I spent a little while looking for just the right cake to make since it had been so long. I finally found this Orange Wake Up Cake in a booklet cookbook called Favorite Recipes  Duncan Hines BAKE Your Best. The cake was intended to be made in two nine-inch round cake pans but a Tip at the bottom of the page said it could also be baked in a 9 x 13 - inch pan and follow the box directions for baking time. That worked out great for me since I usually take either a 9 x 13 - inch cake or a Bundt cake. I did change the oven temperature and the baking time since that's what the recipe said. Well, it didn't say to change the oven temperature but since it was different than the box instructions, I decided to do so. It worked out perfect with the lower temperature so I am glad I did.

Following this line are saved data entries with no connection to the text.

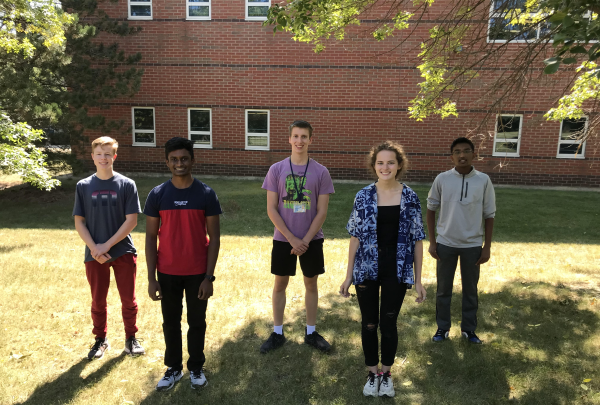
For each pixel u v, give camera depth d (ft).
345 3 17.56
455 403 9.53
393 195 9.75
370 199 9.71
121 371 10.79
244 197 36.96
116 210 11.10
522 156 43.62
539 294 16.56
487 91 17.66
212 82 45.19
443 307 12.49
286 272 11.87
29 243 24.14
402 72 43.11
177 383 10.31
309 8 14.65
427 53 17.88
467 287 12.30
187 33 44.52
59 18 31.42
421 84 18.70
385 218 9.65
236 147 46.37
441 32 16.94
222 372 10.86
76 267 19.36
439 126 43.45
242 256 21.84
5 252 21.91
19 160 24.00
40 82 36.47
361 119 44.47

Click here for a printable version of just the recipe.


ORANGE WAKE UP CAKE

CAKE
1       package yellow cake mix
3       egg whites
1-1/4 cups water
1/3    cup oil
1       tablespoon grated orange peel (I used dried orange peel)

TOPPING
1/2    cup chopped pecans
1/3    cup firmly packed brown sugar
1/4    cup fine graham cracker crumbs
2       tablespoons margarine, melted (I used butter)
1       tablespoon grated orange peel (I used dried orange peel)
1-1/2 teaspoons ground cinnamon

GLAZE
1       cup powdered sugar
2       tablespoons orange juice

Preheat oven to 350 degrees F. Grease and flour a 9 x 13 - inch baking pan. (If you want to make two single layer cakes, preheat oven to 375 degrees F. Grease and flour two 9 - inch round cake pans.)

For the cake, 
combine the cake mix, egg whites, water, and oil in a large mixing bowl. 
Stir for about 30 seconds to moistened dry cake mix. Scrape the sides of the bowl, and 
then increase speed to medium and beat for 2 minutes. Fold in grated orange peel. (I added the orange peel with the other ingredients since they were dried.) Pour batter into pan(s). (Oops I forgot to take a picture, but I am sure you can imagine what it looked like. 😊)

For the topping, 
combine the chopped pecans, brown sugar, graham cracker, melted butter, orange peel, and cinnamon in smaller bowl. Stir until well mixed. 
(I combined the dry ingredients first and
then added the melted butter.
)
Sprinkle over the batter in the pan(s).


Bake for 25 minutes for larger cake and 25 - 30 minutes for smaller cakes. Check doneness by inserting a toothpick in the center of the cake(s). Toothpick should be clean.








While the cake is baking, prepare the glaze by
combining the powdered sugar and orange juice in a small bowl;
mix well.
(I sifted the powdered sugar first.) Immediately drizzle the glaze over the cake or layers.
Serve warm or at room temperature.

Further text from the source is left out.